Tuesday, October 30, 2012 : 3:15 PM - 3:30 PM

Hilary Schwandt, PhD, MHS , Center for Communication Programs, Johns Hopkins University, Baltimore, MD
Nkenda Sachingongu , Consultant, NA, Lusaka, Zambia
Mpundu Mwanza , CCP, ZISSP, Lusaka, Zambia
Pregnant women are particularly susceptible to malaria – a pregnant woman with malaria is more likely to suffer from anemia and deliver a low birth weight infant. Intermittent Preventive Treatment for pregnant women (IPTp) has been shown to reduce malaria incidence and maternal anemia in pregnant women. The objective of this qualitative study was to elucidate barriers to pregnant rural Zambian women's timely IPTp access. In December 2011 a total of 24 focus group discussions (FGDs) were conducted in six rural areas in Zambia – in each area a FGD was held with the following groups, disaggregated by sex: men/women with one child 12 months old or less and men/women with at least 3 children – 1 of whom is 12 months old or less. The study participants identified numerous barriers to obtaining IPTp through antenatal care (ANC) – uncaring providers, distance to health facilities, and insufficient finances to purchase proper maternity wear. They also identified barriers to IPTp uptake – women vomit or feel drowsy after taking fansidar, particularly if they take it on an empty stomach.
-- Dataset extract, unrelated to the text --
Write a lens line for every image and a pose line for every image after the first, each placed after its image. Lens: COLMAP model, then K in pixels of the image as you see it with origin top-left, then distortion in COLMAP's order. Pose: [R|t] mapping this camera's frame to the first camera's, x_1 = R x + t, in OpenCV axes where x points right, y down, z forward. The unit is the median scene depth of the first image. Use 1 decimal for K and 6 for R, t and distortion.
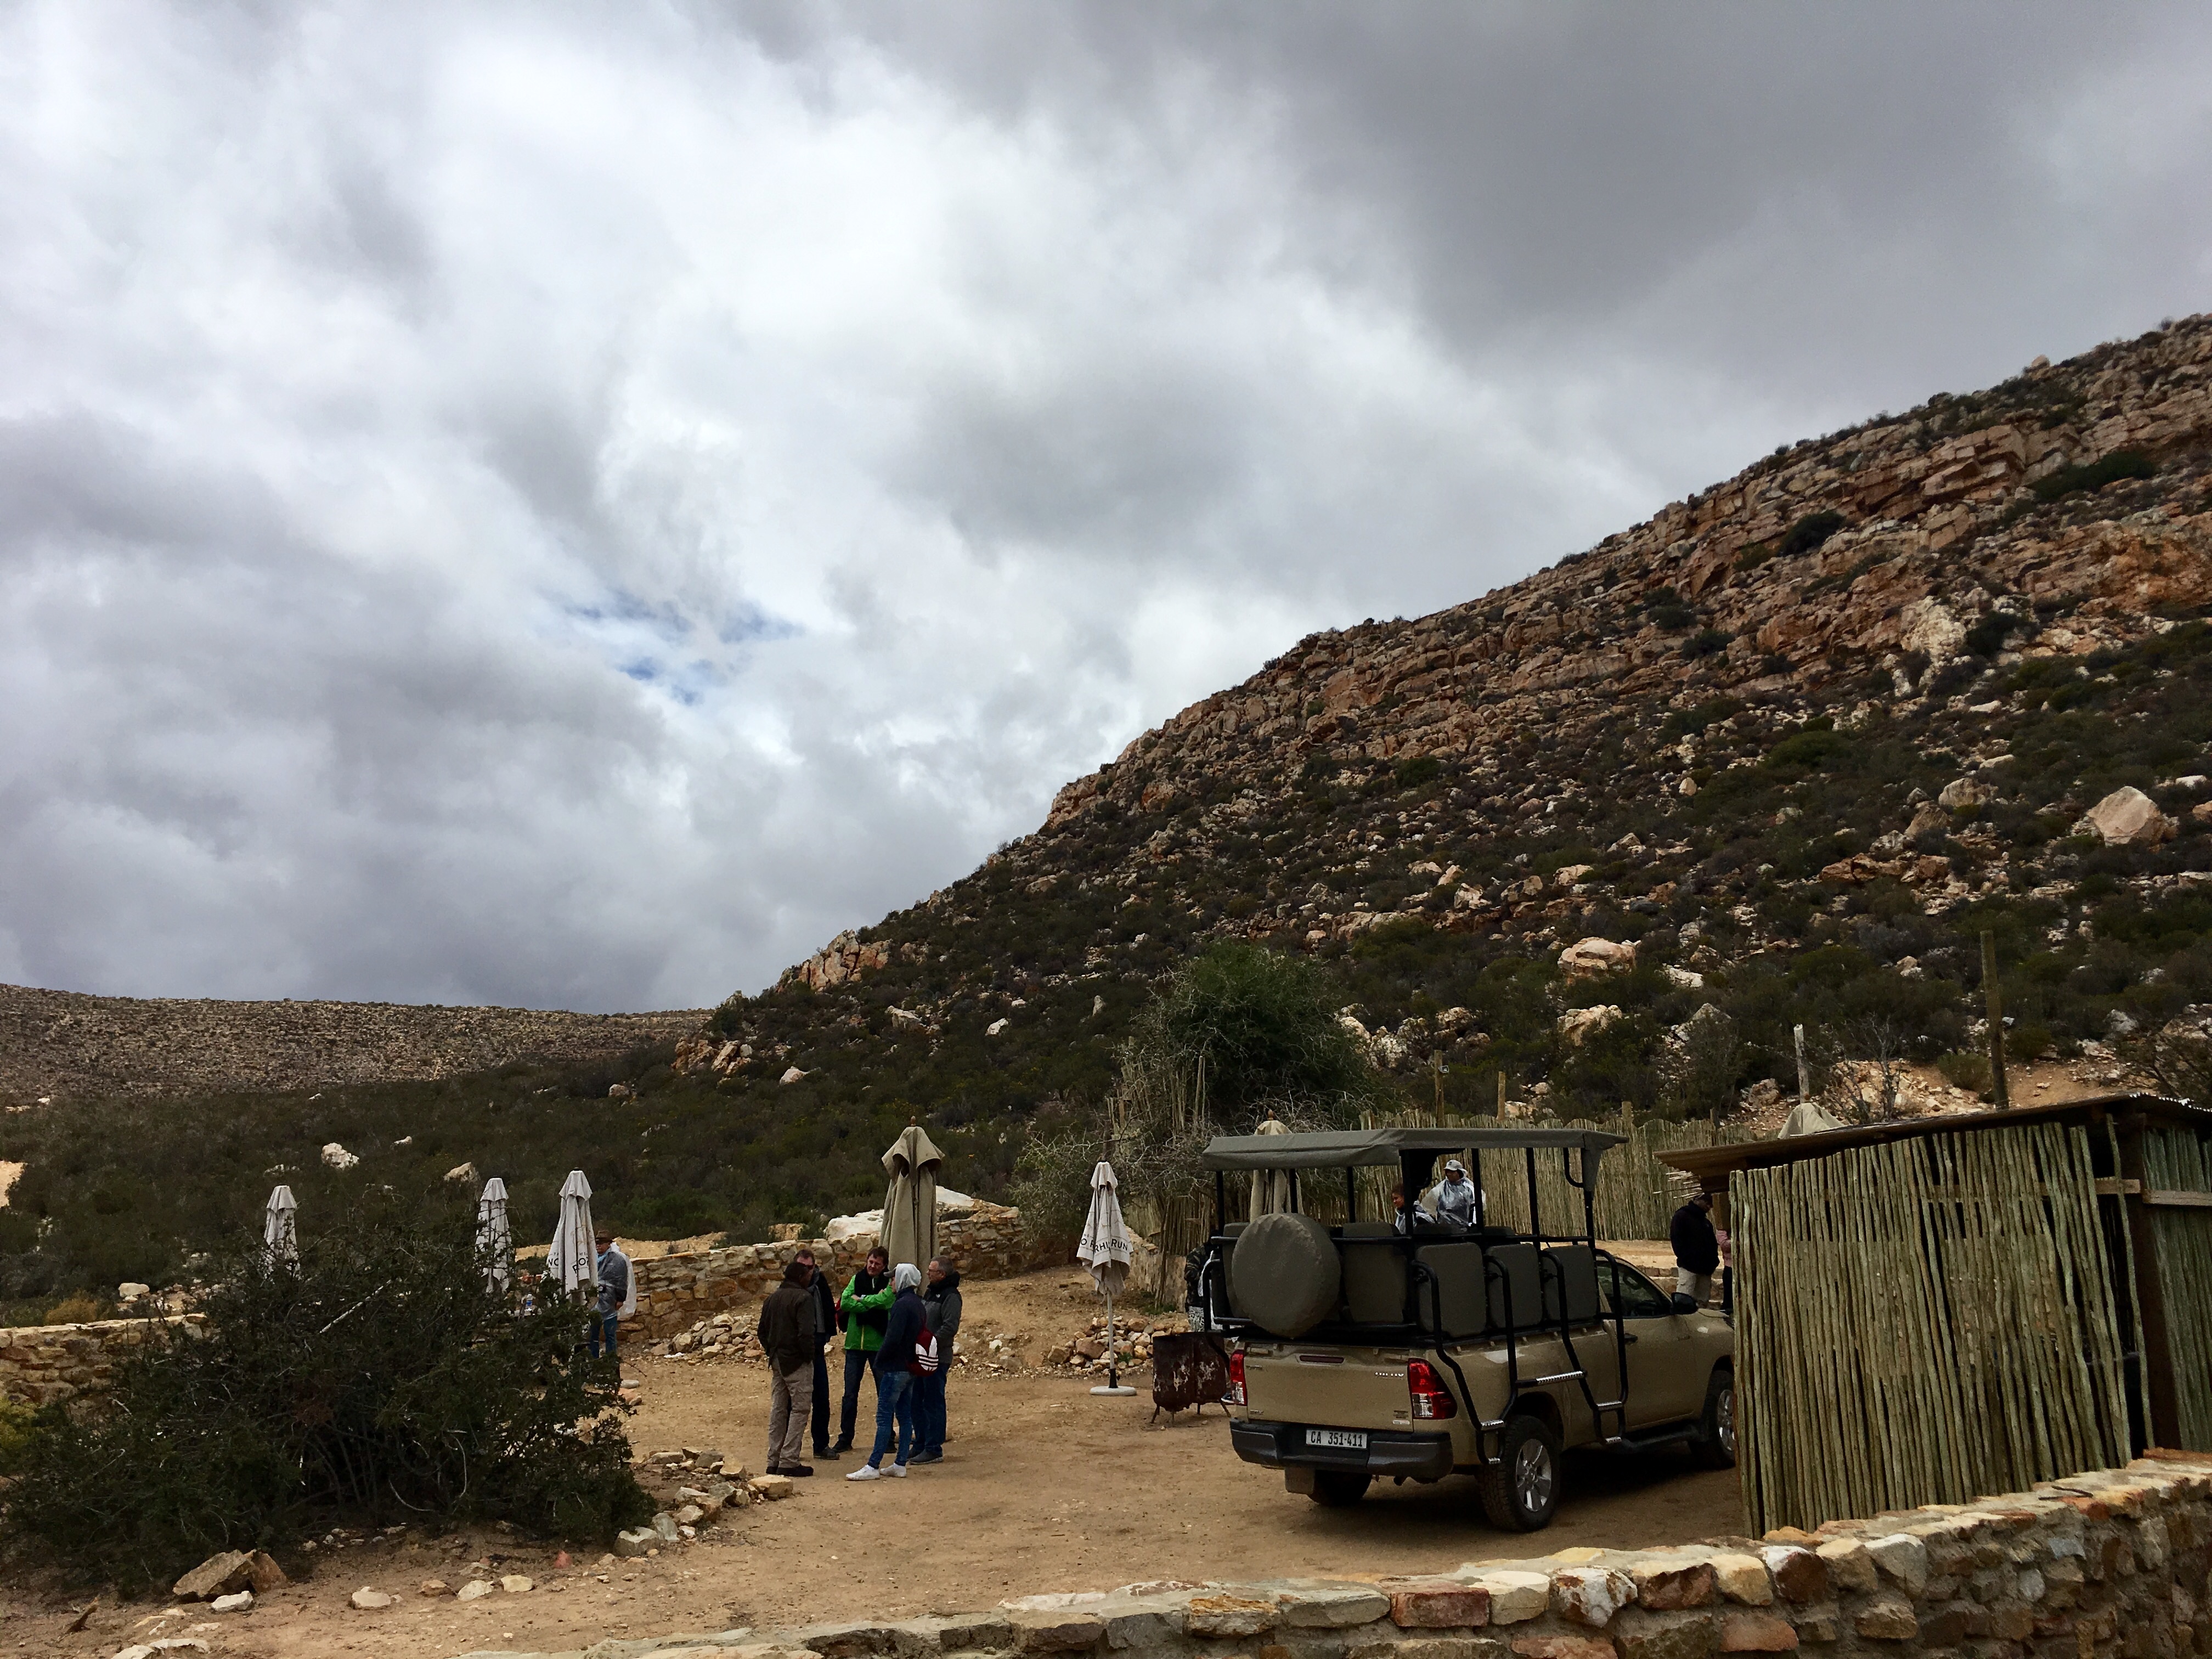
lens RADIAL K [[1874.2, 0, 1106.0], [0, 1874.2, 829.5], [0, 0, 1]] dist [0.067568, -0.068885]
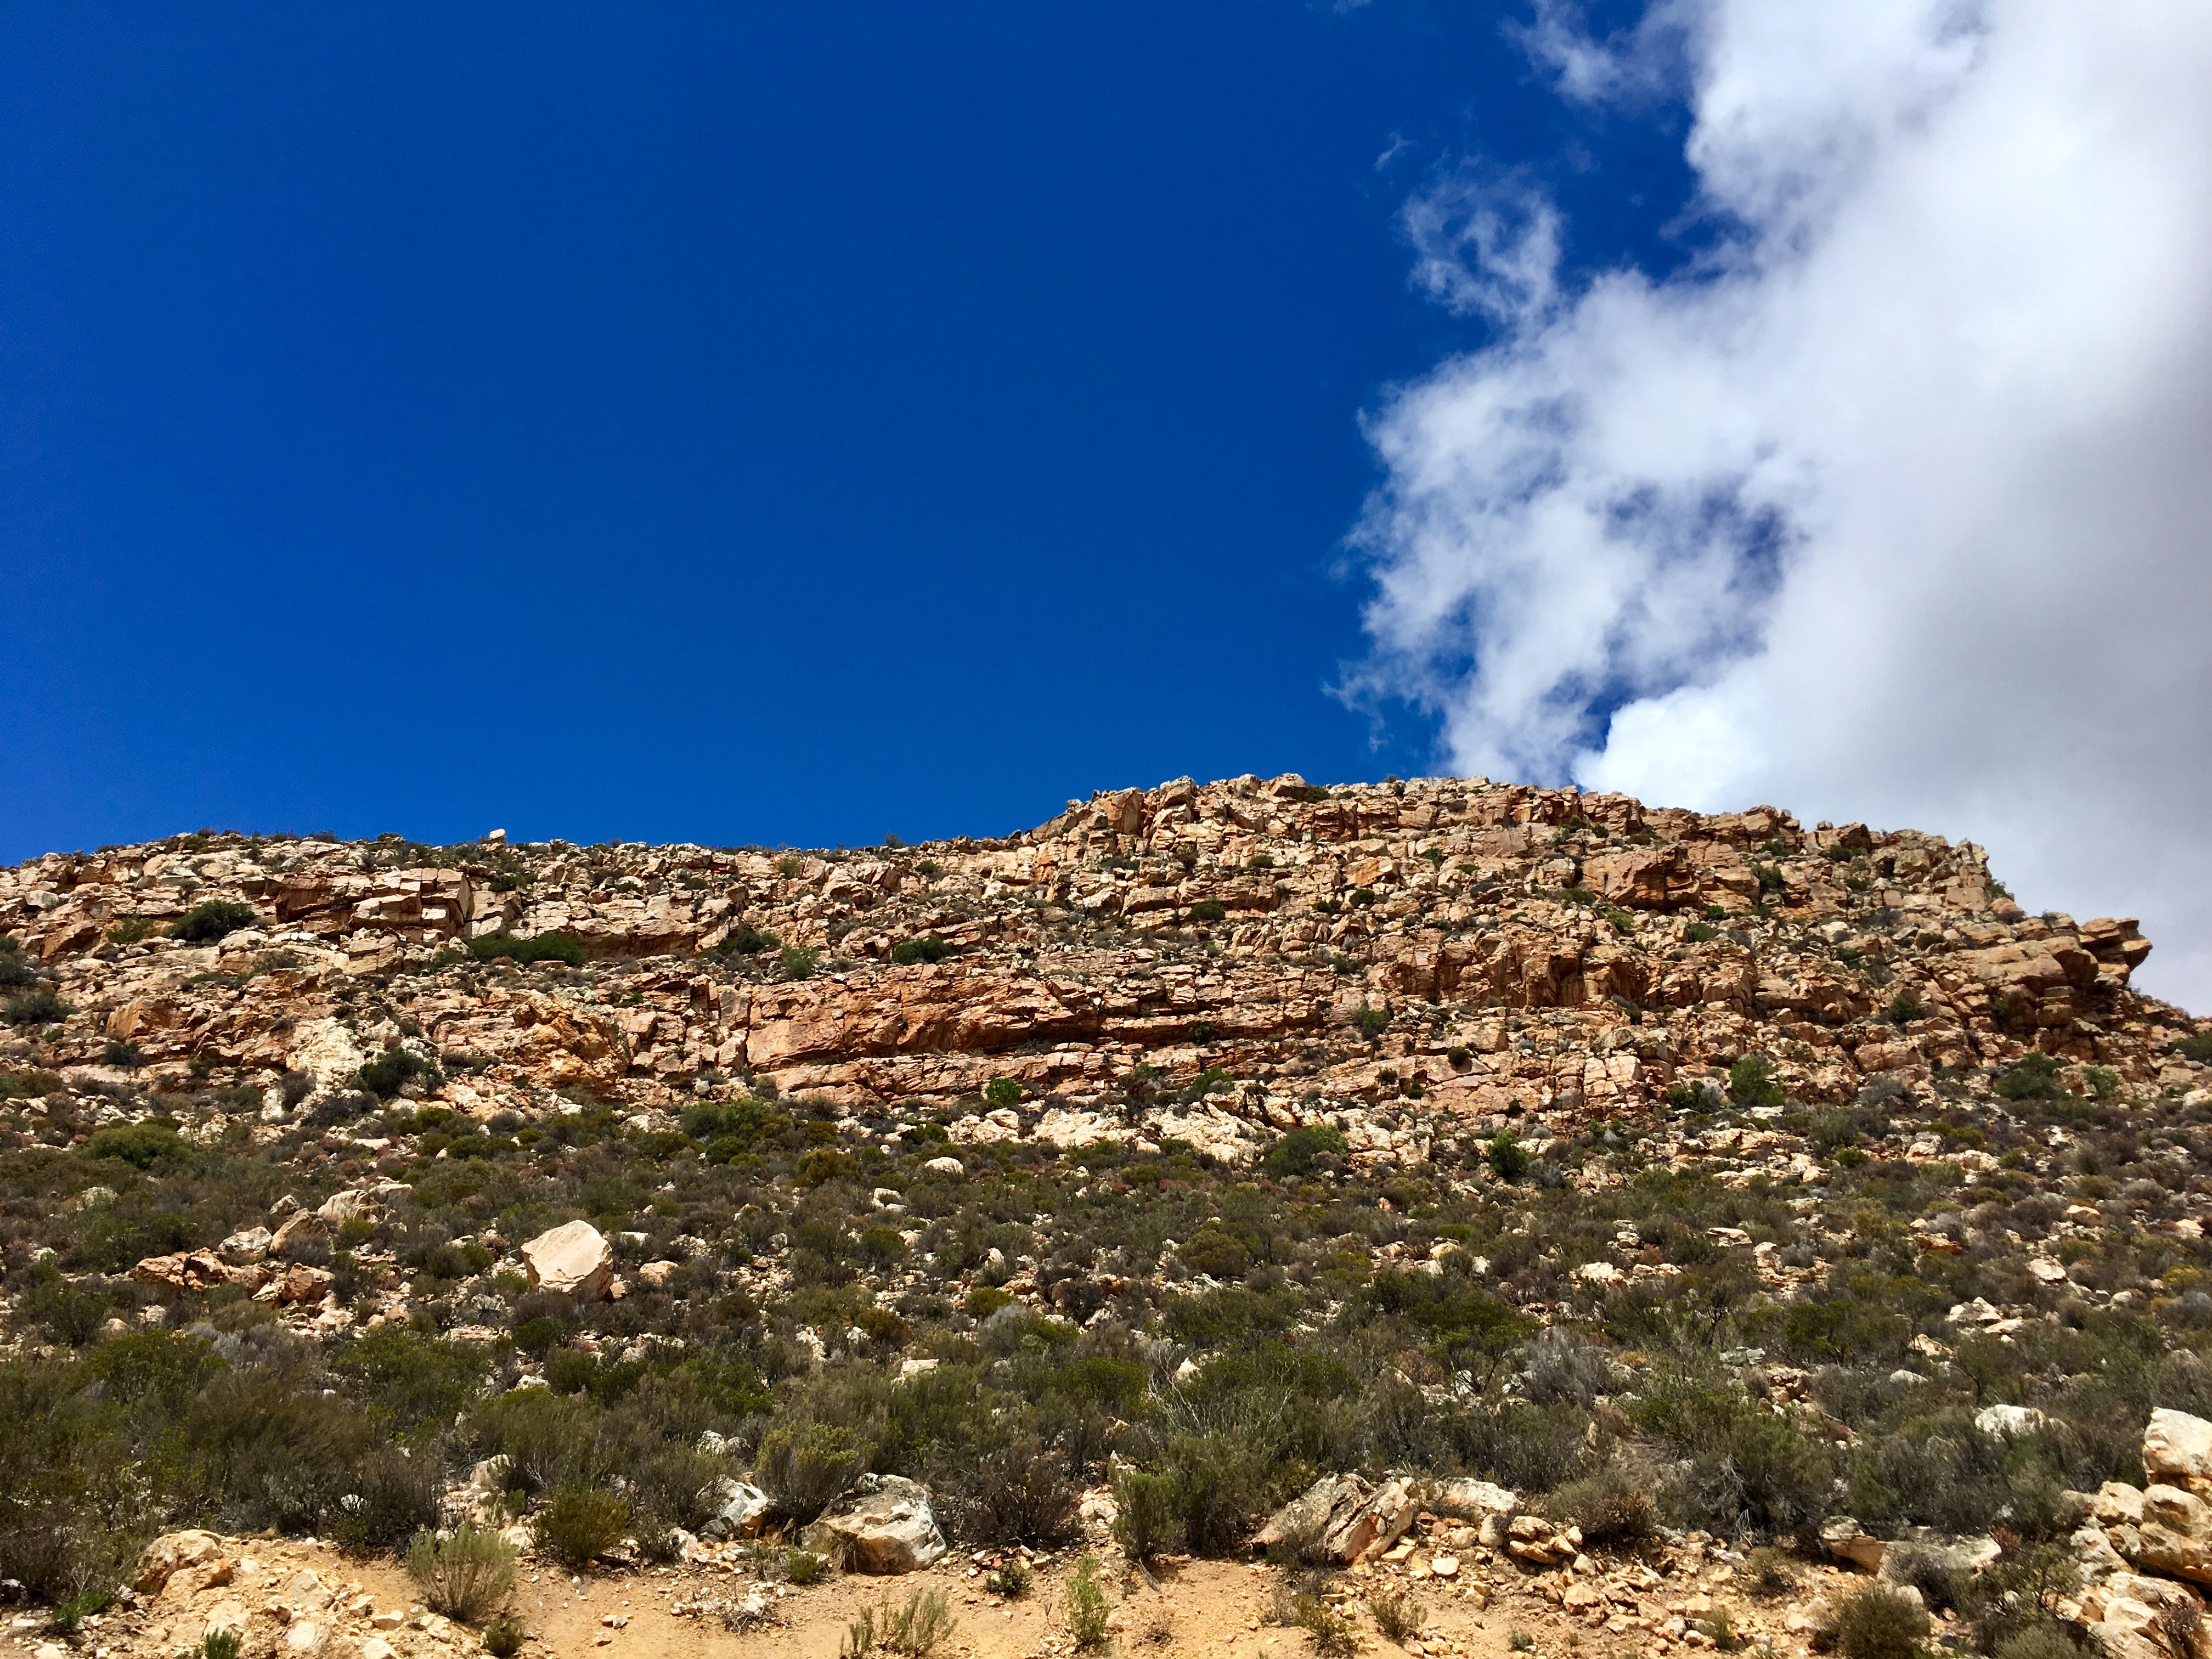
lens RADIAL K [[1874.2, 0, 1106.0], [0, 1874.2, 829.5], [0, 0, 1]] dist [0.067568, -0.068885]
pose [[0.648605, 0.355500, 0.673002, 0.052981], [-0.163205, 0.928612, -0.333232, 0.024405], [-0.743422, 0.106299, 0.660322, 0.159140]]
While participants were aware that the correct time to begin ANC was at three months– most noted that women prefer to wait until the pregnancy is further along – when they are showing and they can feel the fetal movements. In summary, study participants identified barriers to timely IPTp uptake at the individual, couple, facility and structural level; hence, efforts to increase IPTp uptakes must be nuanced and multileveled.

Learning Areas:
Public health or related research

Learning Objectives:
Explain the barriers to timely IPTp uptake in rural Zambia

Keywords: Maternal and Child Health, Vulnerable Populations

Presenting author's disclosure statement:

Qualified on the content I am responsible for because: I have done extensive qualitative research, from start to finish.
Any relevant financial relationships? No

I agree to comply with the American Public Health Association Conflict of Interest and Commercial Support Guidelines, and to disclose to the participants any off-label or experimental uses of a commercial product or service discussed in my presentation.